In 2018, 36 out of the nation’s 50 states held elections for governor. A record-shattering 16 women were major party nominees for the position, nine of whom were successful, making the current number of female governors tied with the all-time high number set in 2004. The LGBTQ+ community also made historic strides, as Colorado’s Jared Polis became the first openly gay man to be elected governor in the United States, and Oregon’s Kate Brown, who is bisexual, was reelected in her state.

Fast forward to the 2022 elections, and 36 states will once again elect—or reelect— their governors. But who are these powerful politicians, and what were they doing before they took their states’ reigns?

Stacker analyzed the former roles every current governor had before taking office and found varying resumes, from positions as cabinet secretaries to the CEO of an ice cream company. Read on to find out where your state’s governor developed and honed the leadership skills that propelled them to public office or check out the national story here.

Mike DeWine (R-Ohio)

A native of Yellow Springs, Mike DeWine first worked for his family’s seed company loading seed bags onto truck beds and inspecting wheat fields for optimum growth. He later attended law school and became the prosecutor for Greene County. Terms in both houses of U.S. Congress followed, as well as eight years as the attorney general of Ohio.

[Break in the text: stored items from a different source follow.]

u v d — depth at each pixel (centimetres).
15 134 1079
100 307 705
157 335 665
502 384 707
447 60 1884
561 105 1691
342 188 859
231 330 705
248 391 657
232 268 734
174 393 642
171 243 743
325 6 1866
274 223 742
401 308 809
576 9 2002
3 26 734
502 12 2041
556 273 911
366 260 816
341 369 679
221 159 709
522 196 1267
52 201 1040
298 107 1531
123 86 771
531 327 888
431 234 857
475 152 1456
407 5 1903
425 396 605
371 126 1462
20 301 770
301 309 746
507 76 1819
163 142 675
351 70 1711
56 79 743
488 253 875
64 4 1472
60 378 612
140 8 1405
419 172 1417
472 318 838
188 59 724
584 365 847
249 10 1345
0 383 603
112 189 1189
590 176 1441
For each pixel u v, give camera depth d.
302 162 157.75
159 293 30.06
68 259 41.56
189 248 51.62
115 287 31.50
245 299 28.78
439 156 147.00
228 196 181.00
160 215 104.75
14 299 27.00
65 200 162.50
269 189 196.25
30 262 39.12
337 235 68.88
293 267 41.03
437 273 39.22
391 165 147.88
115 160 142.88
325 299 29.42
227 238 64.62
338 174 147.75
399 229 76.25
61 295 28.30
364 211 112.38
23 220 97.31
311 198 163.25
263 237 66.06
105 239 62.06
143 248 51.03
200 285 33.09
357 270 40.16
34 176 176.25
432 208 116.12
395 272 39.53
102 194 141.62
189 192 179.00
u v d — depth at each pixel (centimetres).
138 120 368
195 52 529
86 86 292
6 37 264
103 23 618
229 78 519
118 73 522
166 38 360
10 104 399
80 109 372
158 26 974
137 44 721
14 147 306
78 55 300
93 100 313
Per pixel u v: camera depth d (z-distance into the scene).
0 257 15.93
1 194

While all 50 governors bring with them experiences from different walks of life, some share several commonalities. A total of four current governors have served in the military, and 15 were at one point the lieutenant governor of their states. Eleven governors previously served in the U.S. House of Representatives, while just one was a former U.S. senator.

Keep reading below to see the former jobs of governors of other states in your region.

Indiana

Although Indiana Gov. Eric Holcomb earned his college degree in U.S. history, he’s spent most of his career working in the political realm. He worked as a campaign manager and district director for Republican congressman John Hostettler in the late 1990s and early aughts, and then a campaign manager and deputy chief of staff for Gov. Mitch Daniels between 2003 and 2011. In 2015, he decided to run for the U.S. Senate but quit the race when then-Gov. Mike Pence asked him to be Indiana’s lieutenant governor.

Kentucky

Andy Beshear spent the early days of his legal career in Washington D.C. at a large international firm. But he eventually moved back home to Kentucky, where he worked as a lawyer until he ran for attorney general in 2015. He won that election and stayed in office until he ran for governor of Kentucky, an office his father Steve Beshear also held from 2007 to 2015.